A research team from the University of North Carolina and the University of Maryland has developed an advanced facial age conversion system called "MyTimeMachine" (MyTM), which can personalized simulate facial morphology of different ages based on photos provided by users. This technology breaks through the limitations of traditional methods and achieves high-fidelity age regression and age growth effects by combining global aging models and personal selfie photos while well retaining personal identity characteristics. The emergence of MyTimeMachine has brought more realistic and personalized visual effects production solutions to the film and television special effects, advertising and other industries, and also provided users with a new way to experience the charm of technology.
Recently, a research team from the University of North Carolina and the University of Maryland launched a new technology called "MyTimeMachine" (MyTM), an advanced system that can personalize facial age conversion. As long as 50 photos are uploaded, the system can Learn your facial features and estimate what you will look like at different ages.
By combining a global aging model and the user's personal selfie photos, the technology allows users to achieve high-fidelity age regression (de-aging) and age growth (aging) effects while maintaining individual identity characteristics.
With the development of science and technology, facial aging has become a topic of great concern. Traditional facial age conversion methods often fail to accurately reflect an individual's appearance at the target age, resulting in generated images that are far from reality. The innovation of MyTimeMachine is that it uses 50 selfie photos provided by users to train a network of adapters to achieve personalized age conversion.
The system works by first generating base facial features using a global age encoder, and then combining these features with the user's personal photos through a network of adapters to generate new facial images. The research team also designed three loss functions to enhance the personalization capabilities of the adapter network and ensure that the generated images maintain the user's identity characteristics during age changes. This technology is not only suitable for still images, but can also be extended to video processing to achieve high-quality, identity-preserving and time-consistent aging or de-aging effects.
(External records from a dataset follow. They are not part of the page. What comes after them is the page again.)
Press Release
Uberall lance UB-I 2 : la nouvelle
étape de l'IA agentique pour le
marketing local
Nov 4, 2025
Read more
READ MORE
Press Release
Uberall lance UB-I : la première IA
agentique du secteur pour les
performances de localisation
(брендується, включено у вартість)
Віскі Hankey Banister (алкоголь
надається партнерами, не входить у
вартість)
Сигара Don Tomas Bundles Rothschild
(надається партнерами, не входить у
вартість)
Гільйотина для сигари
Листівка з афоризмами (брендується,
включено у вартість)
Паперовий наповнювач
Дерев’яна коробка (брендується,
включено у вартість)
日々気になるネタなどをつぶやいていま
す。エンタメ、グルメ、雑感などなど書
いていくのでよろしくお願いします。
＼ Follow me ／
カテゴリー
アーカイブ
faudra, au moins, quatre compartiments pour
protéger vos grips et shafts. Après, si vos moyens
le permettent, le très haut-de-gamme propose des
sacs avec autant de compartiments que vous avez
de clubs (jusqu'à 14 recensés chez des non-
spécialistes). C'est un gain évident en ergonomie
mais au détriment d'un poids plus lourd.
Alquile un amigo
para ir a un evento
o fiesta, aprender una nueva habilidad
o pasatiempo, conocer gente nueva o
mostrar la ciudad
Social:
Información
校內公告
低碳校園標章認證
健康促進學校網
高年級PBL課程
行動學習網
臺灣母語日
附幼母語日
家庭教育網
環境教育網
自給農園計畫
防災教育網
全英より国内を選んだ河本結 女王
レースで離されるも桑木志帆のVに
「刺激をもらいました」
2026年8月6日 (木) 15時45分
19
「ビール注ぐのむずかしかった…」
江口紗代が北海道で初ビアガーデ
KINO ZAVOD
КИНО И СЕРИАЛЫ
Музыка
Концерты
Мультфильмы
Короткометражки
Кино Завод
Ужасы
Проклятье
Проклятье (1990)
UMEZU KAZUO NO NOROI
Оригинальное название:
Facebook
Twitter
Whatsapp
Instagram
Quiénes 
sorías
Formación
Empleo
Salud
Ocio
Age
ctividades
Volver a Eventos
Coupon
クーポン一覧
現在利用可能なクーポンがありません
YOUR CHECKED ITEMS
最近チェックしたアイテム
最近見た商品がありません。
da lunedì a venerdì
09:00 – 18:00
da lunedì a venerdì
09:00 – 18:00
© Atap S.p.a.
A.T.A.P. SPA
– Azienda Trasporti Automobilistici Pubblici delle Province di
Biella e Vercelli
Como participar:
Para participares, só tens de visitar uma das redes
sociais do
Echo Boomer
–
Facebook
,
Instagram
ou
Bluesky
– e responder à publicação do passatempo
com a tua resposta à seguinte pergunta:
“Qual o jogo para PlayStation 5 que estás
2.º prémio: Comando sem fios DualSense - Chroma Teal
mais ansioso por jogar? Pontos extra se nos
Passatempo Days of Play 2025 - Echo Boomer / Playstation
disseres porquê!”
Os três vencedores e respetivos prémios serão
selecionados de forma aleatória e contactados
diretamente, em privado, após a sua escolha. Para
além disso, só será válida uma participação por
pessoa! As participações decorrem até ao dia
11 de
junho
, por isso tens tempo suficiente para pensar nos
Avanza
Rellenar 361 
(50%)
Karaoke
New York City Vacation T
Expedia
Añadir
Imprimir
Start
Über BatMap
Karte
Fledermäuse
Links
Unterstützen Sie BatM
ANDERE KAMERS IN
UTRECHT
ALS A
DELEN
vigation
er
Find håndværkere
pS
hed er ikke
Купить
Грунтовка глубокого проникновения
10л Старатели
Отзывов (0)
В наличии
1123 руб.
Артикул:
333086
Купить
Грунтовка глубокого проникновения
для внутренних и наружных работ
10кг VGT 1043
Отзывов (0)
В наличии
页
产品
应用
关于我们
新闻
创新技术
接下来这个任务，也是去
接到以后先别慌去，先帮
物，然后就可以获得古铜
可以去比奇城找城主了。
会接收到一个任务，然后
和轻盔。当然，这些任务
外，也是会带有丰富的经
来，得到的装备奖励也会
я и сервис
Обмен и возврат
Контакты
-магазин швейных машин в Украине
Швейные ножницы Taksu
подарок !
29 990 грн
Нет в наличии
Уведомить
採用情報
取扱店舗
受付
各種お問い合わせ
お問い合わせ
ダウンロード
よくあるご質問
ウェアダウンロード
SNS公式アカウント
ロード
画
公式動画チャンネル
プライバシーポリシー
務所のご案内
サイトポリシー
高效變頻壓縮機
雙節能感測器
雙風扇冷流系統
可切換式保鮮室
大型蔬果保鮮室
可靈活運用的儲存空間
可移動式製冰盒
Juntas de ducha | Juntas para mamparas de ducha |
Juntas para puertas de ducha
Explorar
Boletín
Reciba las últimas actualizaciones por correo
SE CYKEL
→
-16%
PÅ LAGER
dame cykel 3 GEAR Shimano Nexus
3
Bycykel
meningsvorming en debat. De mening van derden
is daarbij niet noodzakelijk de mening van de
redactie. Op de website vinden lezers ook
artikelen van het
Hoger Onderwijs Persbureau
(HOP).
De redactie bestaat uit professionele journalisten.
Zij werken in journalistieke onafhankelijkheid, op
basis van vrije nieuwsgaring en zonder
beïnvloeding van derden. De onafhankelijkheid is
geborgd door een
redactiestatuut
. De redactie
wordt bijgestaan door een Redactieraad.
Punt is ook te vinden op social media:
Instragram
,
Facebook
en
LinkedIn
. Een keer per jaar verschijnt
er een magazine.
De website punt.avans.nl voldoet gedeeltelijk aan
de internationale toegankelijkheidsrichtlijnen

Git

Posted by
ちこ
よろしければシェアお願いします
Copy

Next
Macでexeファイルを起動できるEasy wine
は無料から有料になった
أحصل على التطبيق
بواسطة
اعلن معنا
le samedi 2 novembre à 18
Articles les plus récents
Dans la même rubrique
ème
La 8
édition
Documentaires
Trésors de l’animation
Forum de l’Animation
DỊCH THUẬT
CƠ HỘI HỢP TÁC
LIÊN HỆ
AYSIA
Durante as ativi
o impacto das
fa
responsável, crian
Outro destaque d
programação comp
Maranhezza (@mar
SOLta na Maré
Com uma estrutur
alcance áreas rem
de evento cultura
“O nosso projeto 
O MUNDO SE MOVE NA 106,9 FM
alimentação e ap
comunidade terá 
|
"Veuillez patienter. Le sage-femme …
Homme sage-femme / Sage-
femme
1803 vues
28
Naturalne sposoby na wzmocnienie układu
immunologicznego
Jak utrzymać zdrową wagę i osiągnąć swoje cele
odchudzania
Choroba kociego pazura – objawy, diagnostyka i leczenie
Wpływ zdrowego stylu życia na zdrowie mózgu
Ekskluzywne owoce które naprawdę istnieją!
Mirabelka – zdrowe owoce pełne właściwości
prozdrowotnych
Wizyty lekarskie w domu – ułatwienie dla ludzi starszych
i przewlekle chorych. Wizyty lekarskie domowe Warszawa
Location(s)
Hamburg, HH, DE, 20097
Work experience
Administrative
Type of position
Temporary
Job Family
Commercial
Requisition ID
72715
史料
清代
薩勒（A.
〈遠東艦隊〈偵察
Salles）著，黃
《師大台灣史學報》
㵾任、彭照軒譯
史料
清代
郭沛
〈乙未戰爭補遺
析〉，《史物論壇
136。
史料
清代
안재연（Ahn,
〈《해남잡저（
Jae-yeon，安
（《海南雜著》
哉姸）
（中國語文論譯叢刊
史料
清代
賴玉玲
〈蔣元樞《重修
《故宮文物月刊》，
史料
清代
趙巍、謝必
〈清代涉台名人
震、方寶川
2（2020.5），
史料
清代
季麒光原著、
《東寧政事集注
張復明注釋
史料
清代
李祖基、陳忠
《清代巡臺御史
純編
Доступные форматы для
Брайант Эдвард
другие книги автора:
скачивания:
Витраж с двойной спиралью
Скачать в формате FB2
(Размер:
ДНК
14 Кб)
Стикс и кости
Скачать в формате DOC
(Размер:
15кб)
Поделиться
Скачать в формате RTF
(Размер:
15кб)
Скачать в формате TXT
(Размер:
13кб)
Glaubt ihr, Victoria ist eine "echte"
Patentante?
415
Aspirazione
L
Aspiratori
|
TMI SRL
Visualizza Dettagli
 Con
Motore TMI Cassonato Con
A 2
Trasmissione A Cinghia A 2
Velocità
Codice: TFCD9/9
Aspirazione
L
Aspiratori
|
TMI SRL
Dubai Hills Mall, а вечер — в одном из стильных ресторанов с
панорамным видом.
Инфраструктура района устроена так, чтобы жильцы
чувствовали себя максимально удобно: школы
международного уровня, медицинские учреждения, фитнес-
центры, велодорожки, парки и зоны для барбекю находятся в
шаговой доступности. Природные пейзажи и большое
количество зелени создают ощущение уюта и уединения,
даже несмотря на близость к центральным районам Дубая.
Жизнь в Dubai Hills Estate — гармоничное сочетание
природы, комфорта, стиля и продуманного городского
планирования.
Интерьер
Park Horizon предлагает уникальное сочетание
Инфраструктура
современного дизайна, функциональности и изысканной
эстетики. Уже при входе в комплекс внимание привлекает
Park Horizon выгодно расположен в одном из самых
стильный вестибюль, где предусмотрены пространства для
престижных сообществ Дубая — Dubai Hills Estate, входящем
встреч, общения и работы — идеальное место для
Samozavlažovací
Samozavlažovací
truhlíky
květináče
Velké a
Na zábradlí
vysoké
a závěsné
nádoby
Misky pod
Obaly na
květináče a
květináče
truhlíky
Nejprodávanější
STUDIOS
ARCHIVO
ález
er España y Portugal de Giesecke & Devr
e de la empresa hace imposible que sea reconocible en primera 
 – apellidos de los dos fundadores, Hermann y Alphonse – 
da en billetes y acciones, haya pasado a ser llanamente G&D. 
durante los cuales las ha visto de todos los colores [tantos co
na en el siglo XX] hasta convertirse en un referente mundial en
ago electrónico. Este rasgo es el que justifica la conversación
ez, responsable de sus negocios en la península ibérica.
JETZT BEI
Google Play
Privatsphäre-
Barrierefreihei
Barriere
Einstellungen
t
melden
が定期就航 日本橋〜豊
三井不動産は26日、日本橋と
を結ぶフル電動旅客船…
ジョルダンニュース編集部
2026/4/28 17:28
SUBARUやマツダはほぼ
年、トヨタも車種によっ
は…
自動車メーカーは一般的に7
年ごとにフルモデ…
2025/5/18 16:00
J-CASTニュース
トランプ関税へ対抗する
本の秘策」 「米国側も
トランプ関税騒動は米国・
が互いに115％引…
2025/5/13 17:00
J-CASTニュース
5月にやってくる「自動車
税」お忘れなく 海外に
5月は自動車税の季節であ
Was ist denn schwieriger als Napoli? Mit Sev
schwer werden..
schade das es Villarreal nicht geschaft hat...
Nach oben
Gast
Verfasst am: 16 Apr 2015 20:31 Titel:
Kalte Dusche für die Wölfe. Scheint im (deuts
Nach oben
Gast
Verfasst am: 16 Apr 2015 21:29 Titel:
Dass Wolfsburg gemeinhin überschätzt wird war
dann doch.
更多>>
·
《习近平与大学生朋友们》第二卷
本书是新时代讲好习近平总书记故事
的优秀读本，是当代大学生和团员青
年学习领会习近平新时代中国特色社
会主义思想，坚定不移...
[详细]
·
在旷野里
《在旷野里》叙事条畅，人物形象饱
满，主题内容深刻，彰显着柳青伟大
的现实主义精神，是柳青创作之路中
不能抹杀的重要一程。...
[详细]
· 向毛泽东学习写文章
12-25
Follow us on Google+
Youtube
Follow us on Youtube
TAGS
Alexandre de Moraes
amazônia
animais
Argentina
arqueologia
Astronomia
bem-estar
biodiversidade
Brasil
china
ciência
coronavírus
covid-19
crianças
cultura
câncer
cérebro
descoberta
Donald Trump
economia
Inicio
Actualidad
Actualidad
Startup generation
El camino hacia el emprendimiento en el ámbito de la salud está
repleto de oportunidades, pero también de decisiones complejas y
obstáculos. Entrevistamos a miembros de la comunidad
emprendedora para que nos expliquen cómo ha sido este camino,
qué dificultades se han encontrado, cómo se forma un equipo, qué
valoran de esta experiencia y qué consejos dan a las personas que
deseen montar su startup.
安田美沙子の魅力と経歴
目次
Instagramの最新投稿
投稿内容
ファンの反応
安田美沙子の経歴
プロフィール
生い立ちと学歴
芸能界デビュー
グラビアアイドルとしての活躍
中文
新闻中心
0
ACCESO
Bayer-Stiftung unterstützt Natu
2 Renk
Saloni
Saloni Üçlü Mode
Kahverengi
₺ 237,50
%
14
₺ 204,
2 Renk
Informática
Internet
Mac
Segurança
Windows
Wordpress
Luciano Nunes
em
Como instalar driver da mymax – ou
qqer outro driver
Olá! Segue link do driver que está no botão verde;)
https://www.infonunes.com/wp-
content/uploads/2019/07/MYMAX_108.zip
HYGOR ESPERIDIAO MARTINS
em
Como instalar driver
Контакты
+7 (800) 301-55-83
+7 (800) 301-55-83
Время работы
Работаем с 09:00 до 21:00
In practical applications, this personalized age conversion technology can be widely used in many fields such as film and television special effects, advertising industry, etc., making the visual effects more realistic. Users only need to upload their personal photo collections to easily experience the age transition process and feel the magical changes brought about by technology.
Project entrance: https://mytimemachine.github.io/
The emergence of MyTimeMachine technology marks a new height for personalized age conversion technology. Its application prospects in various fields are broad and its future development is worth looking forward to. The convenience and efficiency of this technology will undoubtedly change people's understanding of age conversion technology and promote technological innovation in related fields.